=== Work required ===
Please reproduce, exactly as given, the lines running from the start of the data to the line containing "rom_sbox sbox", inclusive, and omit the pictures.
** Opening Dataset content block **
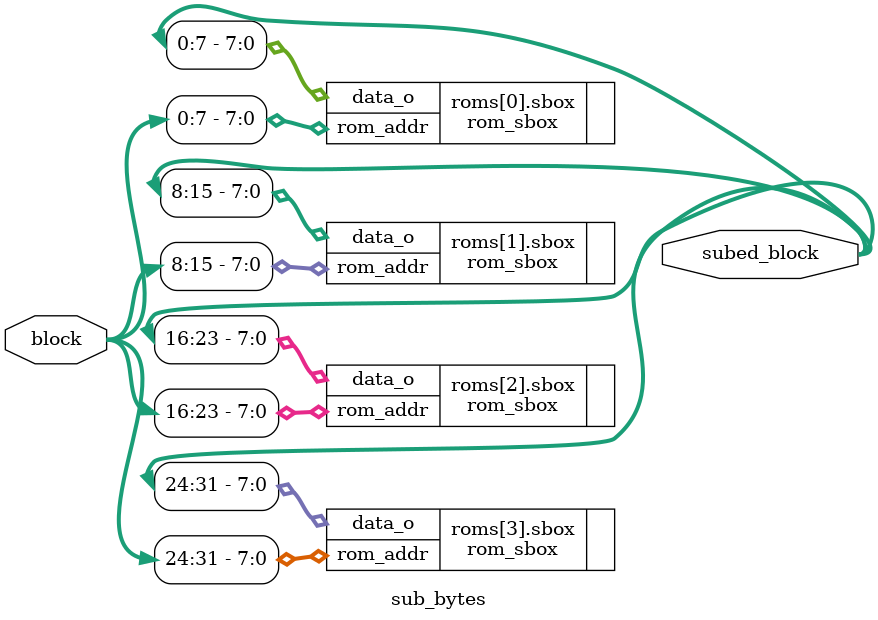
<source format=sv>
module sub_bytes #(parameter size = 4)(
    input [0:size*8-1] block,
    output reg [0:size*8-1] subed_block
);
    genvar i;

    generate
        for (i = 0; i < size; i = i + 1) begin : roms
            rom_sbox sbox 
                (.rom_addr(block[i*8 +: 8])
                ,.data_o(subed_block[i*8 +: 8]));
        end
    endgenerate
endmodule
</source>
** Closing Dataset content block **
=== Completed exercise ===
<source format=sv>
module sub_bytes #(parameter size = 4)(
    input [0:size*8-1] block,
    output reg [0:size*8-1] subed_block
);
    genvar i;

    generate
        for (i = 0; i < size; i = i + 1) begin : roms
            rom_sbox sbox 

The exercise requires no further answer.